Alarm guns sounded in New York. Soldiers rushed in every direction through streets crowded with panic-stricken people. The cannon at Red Hook and Governor’s Island opened fire, and as the ships swept by lower Manhattan, heading into the mouth of the Hudson, the guns at old Fort George and other shore batteries opened up. Commanding the fire from Fort George was a nineteen-year-old captain of New York artillery, Alexander Hamilton, who had left King’s College to serve in the Cause. The ships returned the fire. Cannonballs slammed into houses and came bounding down streets still swarming with people. Washington would write of the extreme distress he felt at the shrieks and cries of women and children running every which way, and at the spectacle of his own men standing at the water’s edge gawking helplessly, so awestruck—or terrified—were they by the ferocious barrage let loose by the enemy ships.

Private Joseph Martin, the fifteen-year-old Connecticut recruit, would remember enjoying “a complete view of the whole affair.” It was his first experience with the “muttering” of cannon fire, and he “rather thought the sound was musical, or at least grand.”

Every battery along the Hudson fired away until cannon smoke lay thick and heavy over the city, and the air reeked of gunpowder.

The British ships, keeping close to the New Jersey shore, proceeded rapidly up the river and were soon out of sight. By five-thirty they had passed the blasts of cannon from Fort Washington, and by evening they were safely anchored thirty miles above the city in the broadest part of the Hudson, the Tappan Zee at Tarrytown, where their mission was to cut off rebel supplies and rouse local Loyalists.

American gun crews had fired nearly 200 shots—more than 150 from the New York batteries alone—and to no apparent effect. (According to the log of the Rose, the Americans “shot away our starb[oa]rd fore shroud, fore tackle pendant, fore lift, fore topsail clewlines, spritsail and main topsail braces, one 18 pound shot in the head of our foremast, one through the pinnace, several through the sails and some in the hull.”) Knox’s guns had proven more deadly to his own men than to the foe. Six American artillerymen were killed, the only fatalities of the day, when their cannon blew up due to their own inexperience or overconfidence, or possibly, as said, because a great many were drunk.

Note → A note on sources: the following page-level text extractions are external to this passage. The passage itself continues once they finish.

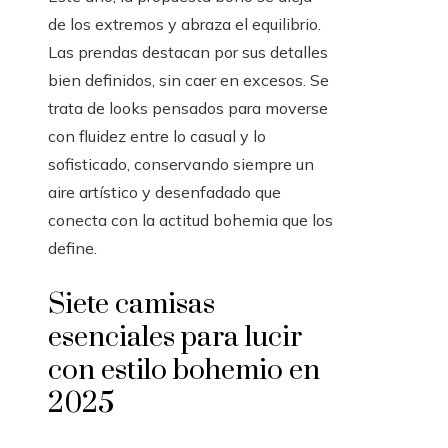
de los extremos y abraza el equilibrio.
Las prendas destacan por sus detalles
bien definidos, sin caer en excesos. Se
trata de looks pensados para moverse
con fluidez entre lo casual y lo
sofisticado, conservando siempre un
aire artístico y desenfadado que
conecta con la actitud bohemia que los
define.
Siete camisas
esenciales para lucir
con estilo bohemio en
2025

In his ensuing general orders, Washington could barely conceal his disgust over the inexcusable behavior displayed in the face of the enemy, and the shame he felt over officers who, instead of attending to their duty, had stood gazing like bumpkins. To the proud Washington, he and the army had been made a laughingstock.

Such unsoldierly conduct must grieve every good officer, and give the enemy a mean opinion of the army, as nothing shows the brave and good soldier more than in case of alarms, coolly and calmly repairing to his post, and there waiting his orders; whereas a weak curiosity at such a time makes a man look mean and contemptible.

Knox wrote privately that while the loss of his six men had been a great misfortune, he consoled himself with the hope that the day’s action had taught the rest to be less “impetuous” the next time.

But there was a far larger, more ominous lesson in what had happened. Clearly if two enemy warships with their tenders could pass so swiftly and readily up the Hudson suffering no serious damage from the onshore batteries, then so could ten or twenty warships and transports, or for that matter, an entire British fleet, and by landing an army of 10,000 or more upriver, they could cut off any chance Washington and his forces might have for escape from New York.

To compound Washington’s torment, the day’s drama closed in late afternoon with the spectacle of the 64-gun HMS Eagle steadily advancing up the bay with all canvas spread and the flag of St. George flying at the foretop masthead, signifying it was the flagship of Admiral Lord Howe and that therefore the fleet from England and still more troops could not be far behind. In the gathering dusk of New York, the boom of a Royal Navy salute came rolling across the waters.